Given a matrix X with m observations and another matrix Y with n observations, Partitioned Distances computes the m by n distance matrix. A rectangular distance matrix can be more appropriate than a square matrix in many applications; for example, in bipartite graphs we might be concerned with the distance between objects in Graph A with objects in Graph B, but we may not care about the distance between objects within Graph A or Graph B. Currently, R only has a `dist` function which returns square distance matrices.
##Performance `pdist` is a slightly optimized version of the native `dist` function; distances are not computed between objects that are both in X or both in Y. Using native functions, we could stack X and Y on top of each other using `rbind`, and call `dist` on the result, but this would compute the (m+n) by (m+n) distance matrix, yielding m^2 + mn + n^2 unnecessary distance computations.
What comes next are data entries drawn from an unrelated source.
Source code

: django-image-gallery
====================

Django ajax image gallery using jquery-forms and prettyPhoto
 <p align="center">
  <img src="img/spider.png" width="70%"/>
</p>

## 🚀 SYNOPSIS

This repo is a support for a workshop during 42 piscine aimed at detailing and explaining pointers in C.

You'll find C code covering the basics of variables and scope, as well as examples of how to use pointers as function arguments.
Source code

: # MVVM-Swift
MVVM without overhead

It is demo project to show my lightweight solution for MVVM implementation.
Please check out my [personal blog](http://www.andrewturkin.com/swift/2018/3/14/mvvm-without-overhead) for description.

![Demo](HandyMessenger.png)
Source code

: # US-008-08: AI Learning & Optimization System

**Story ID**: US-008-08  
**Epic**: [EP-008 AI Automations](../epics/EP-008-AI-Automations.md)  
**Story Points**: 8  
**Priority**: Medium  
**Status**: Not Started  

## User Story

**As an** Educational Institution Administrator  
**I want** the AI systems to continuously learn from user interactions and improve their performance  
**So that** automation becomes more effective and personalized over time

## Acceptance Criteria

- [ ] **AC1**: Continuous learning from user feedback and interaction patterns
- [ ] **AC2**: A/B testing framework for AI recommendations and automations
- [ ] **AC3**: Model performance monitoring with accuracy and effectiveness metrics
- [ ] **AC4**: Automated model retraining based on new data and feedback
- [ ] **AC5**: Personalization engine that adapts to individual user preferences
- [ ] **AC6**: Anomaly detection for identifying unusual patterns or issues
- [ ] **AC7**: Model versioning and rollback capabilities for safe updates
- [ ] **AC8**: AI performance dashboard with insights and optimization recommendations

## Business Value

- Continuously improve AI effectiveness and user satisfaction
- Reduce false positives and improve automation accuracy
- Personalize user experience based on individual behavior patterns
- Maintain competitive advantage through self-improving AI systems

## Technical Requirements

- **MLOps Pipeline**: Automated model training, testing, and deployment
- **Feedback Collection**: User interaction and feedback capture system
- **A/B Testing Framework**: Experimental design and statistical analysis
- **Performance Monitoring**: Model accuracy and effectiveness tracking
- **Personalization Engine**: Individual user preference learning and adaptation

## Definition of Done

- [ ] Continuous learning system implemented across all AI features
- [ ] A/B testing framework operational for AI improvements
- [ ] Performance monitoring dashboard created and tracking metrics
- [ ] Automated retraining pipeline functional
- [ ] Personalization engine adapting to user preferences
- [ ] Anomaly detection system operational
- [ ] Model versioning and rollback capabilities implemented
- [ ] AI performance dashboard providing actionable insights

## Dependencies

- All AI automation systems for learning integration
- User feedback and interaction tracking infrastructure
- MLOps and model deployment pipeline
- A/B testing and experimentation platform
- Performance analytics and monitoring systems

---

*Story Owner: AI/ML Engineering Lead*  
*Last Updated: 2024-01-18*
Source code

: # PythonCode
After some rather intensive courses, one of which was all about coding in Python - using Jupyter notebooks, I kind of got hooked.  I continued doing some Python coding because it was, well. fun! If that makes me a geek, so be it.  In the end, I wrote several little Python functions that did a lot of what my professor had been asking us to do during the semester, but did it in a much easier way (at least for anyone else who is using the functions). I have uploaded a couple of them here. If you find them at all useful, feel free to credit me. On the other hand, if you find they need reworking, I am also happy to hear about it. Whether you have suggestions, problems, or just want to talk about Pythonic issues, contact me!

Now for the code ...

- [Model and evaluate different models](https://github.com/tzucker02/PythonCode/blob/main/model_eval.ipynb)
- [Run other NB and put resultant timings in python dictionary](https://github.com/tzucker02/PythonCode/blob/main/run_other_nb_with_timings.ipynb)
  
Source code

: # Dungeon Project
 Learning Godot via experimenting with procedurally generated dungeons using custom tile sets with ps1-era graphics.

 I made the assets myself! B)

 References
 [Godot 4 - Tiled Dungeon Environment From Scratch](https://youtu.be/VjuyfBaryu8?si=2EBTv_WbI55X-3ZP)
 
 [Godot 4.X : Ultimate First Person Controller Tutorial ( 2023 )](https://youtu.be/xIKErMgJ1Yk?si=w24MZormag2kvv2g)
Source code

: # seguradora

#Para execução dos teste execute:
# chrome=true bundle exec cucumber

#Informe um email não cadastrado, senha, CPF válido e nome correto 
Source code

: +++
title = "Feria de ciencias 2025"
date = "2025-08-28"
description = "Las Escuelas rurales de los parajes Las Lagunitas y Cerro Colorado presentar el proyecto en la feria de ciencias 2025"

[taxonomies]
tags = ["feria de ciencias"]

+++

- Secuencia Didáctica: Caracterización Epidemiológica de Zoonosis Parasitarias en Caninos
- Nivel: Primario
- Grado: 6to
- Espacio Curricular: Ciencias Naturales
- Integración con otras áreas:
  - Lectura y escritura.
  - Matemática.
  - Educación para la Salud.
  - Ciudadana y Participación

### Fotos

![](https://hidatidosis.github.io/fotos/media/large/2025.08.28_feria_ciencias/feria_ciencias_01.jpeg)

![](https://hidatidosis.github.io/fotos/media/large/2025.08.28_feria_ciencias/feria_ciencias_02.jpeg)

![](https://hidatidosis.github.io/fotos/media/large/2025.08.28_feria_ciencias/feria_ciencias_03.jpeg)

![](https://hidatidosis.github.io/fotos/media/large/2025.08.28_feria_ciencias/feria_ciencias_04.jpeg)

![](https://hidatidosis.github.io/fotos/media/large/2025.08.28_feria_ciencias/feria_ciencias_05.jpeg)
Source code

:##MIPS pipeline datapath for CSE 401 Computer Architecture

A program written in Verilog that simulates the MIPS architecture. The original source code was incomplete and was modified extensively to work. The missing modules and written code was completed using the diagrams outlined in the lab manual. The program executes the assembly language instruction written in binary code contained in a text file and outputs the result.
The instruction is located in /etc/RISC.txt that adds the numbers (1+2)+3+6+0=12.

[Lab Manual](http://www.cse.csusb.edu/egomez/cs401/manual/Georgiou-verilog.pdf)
If the matrices have p columns, and the distance metric is the Euclidean metric, then p(m^2 + mn + n^2) unnecessary flops are made. More complex metrics, such as dynamic time warping, can run in O(p^3), which means a naive dist function would make O(p^3(m^2 + mn + n^2)) unnecessary flops!
##Timing Using a matrix X that is 1000 by 100, it took 0.543 seconds to compute the distance matrix based on the Euclidean metric using `dist`. Using pdist, the timing was the same. If we are interested in the subset A taken by the first 100 rows of X, and subset B taken by the next 100 rows of X, we can compute a smaller distance matrix in only 0.006 seconds!